Fig. 15.16 In this axial image the IAC can be seen as a narrow hypoplastic canal in a more posterior direction. Anterior to the lateral end of the IAC no cochlear structure is visible. The incus and malleus seem to have normal dimensions but the course of the facial nerve is often aberrant.
Fig. 15.17 The lateral canal seen on this axial CT image is dysplastic with a tiny bony island.
Fig. 15.18 In this axial MRI image a slightly different axial angle (compared with the CT scan, Fig. 15.17) of the labyrinth is seen. There is no cochlea seen anterior to the internal auditory canal. It may be that the rudimentary cochlea is embedded within the complete malformation, which makes differentiation from a common cavity difficult.

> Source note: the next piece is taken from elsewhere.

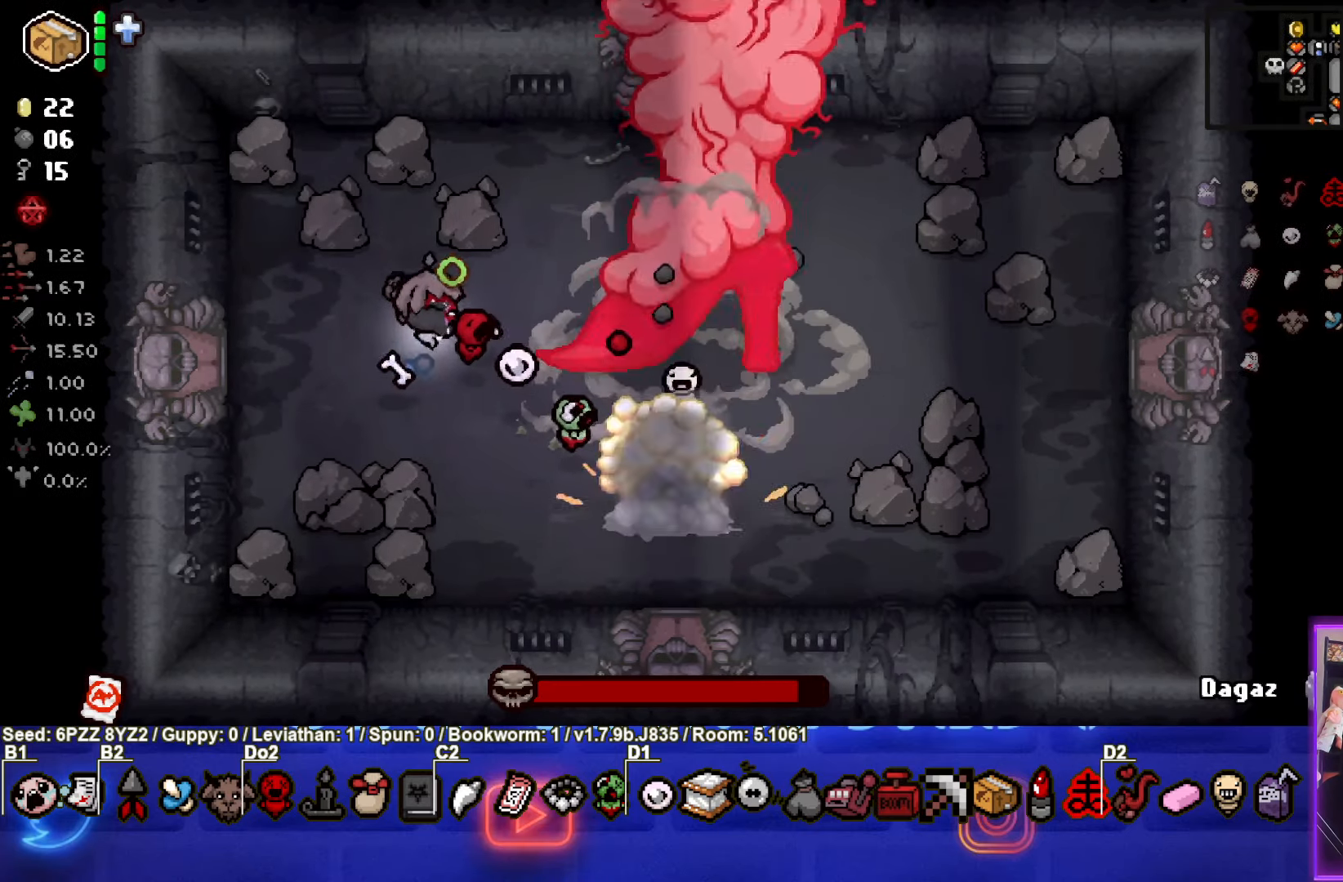
{"buttons": [], "left_stick": "left", "events": [[150, "left_stick", "left"]]}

Fig. 15.19 A coronal image showing a dysplastic lateral semicircular canal (LSC) and a dysplastic superior semicircular canal (SSC). In cochlear aplasia the vestibular part can be dysplastic or partly hypoplastic. The facial nerve is well visible on this image; the vestibulocochlear nerve is less visible on other images.
Cochlear Aplasia
Cochlear aplasia is thought as an arrest in development at the fourth week of gestation.
Classification
Cochlear aplasia is only slightly different from the common cavity, and one could debate whether it is a separate entity. Anterior to the lateral part of the IAC there is no structure that could be distinguished as a (rudimentary) cochlea. A vestibular structure is present, but is mostly a dysplastic vestibule or lateral semicircular canal.

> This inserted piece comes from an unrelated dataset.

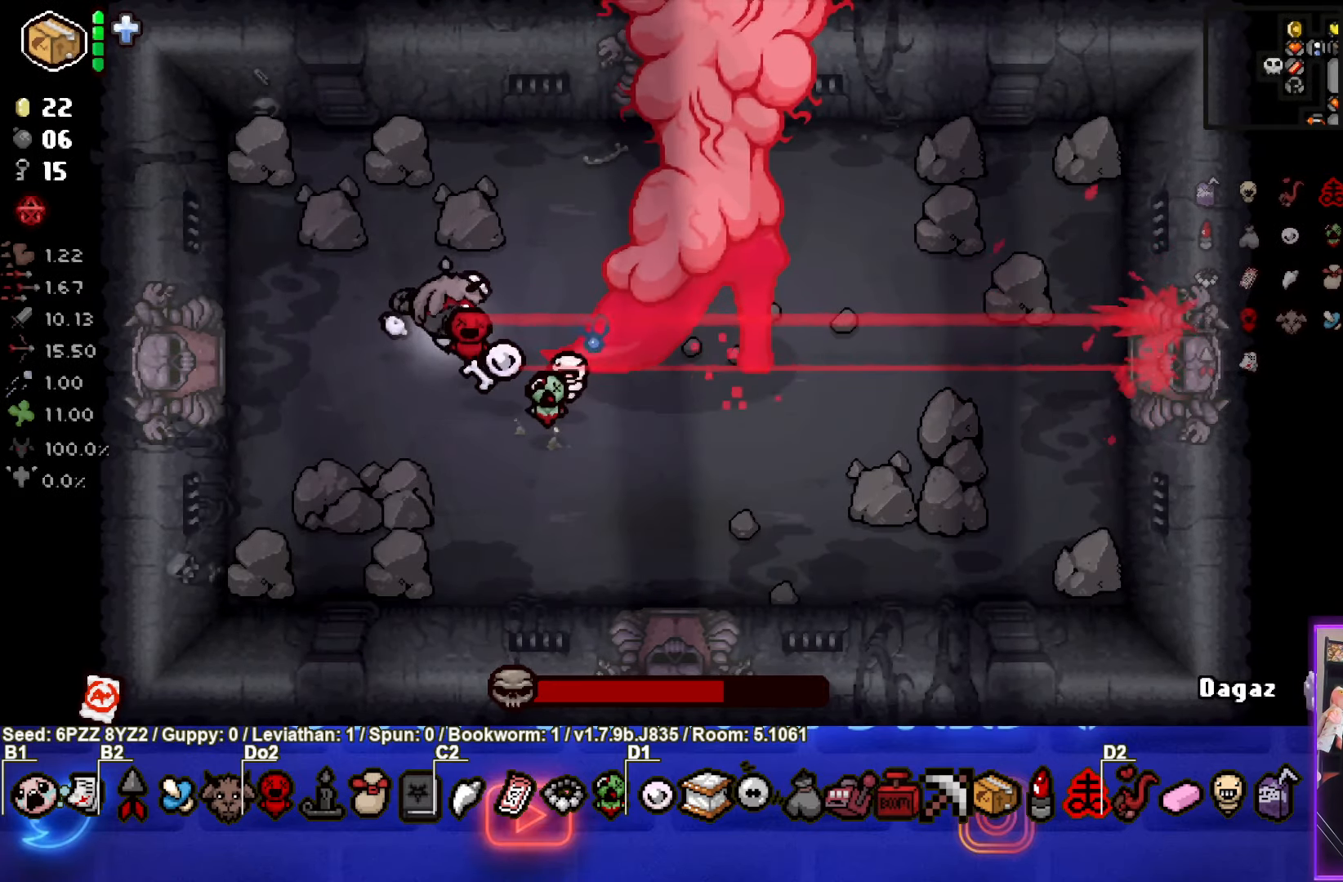
{"buttons": ["SQUARE"], "left_stick": "left", "events": [[150, "SQUARE", "down"]]}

One has to be sure that it is not a completely ossified cochlea, in which the bony area would be of normal dimensions and a promontory would be present. The promontory would be absent in a malformation and the labyrinthine part of the facial nerve would be at the position of the cochlea.
(See Fig. 15.15–Fig. 15.19.)
Fig. 15.20 Example of a cochleovestibular aplasia. Although there appears to be some spongy bone formation adjacent to the middle ear, the small internal auditory canal does not end in a “labyrinth-like” structure Note that the “ice cream cone” ossicles are normally shaped.
Fig. 15.21. MRI image of the same patient as in Fig. 15.21 There seems to be only one nerve in the IAC and the spongy bone formation does not incorporate any open fluid-filled structure.
Fig. 15.22 Another example of a cochleovestibular aplasia. The only structure recognizable at the location of the inner ear is the horizontal tympanic part of the facial nerve (red arrow).
Cochleovestibular Aplasia (Michel)
It is thought that this is due to an arrest in development before or at the third week of gestation.
Classification
There is complete absence of all cochlear and vestibular elements. It can be associated with absence of the IAC. A normal middle ear and ossicles can be present.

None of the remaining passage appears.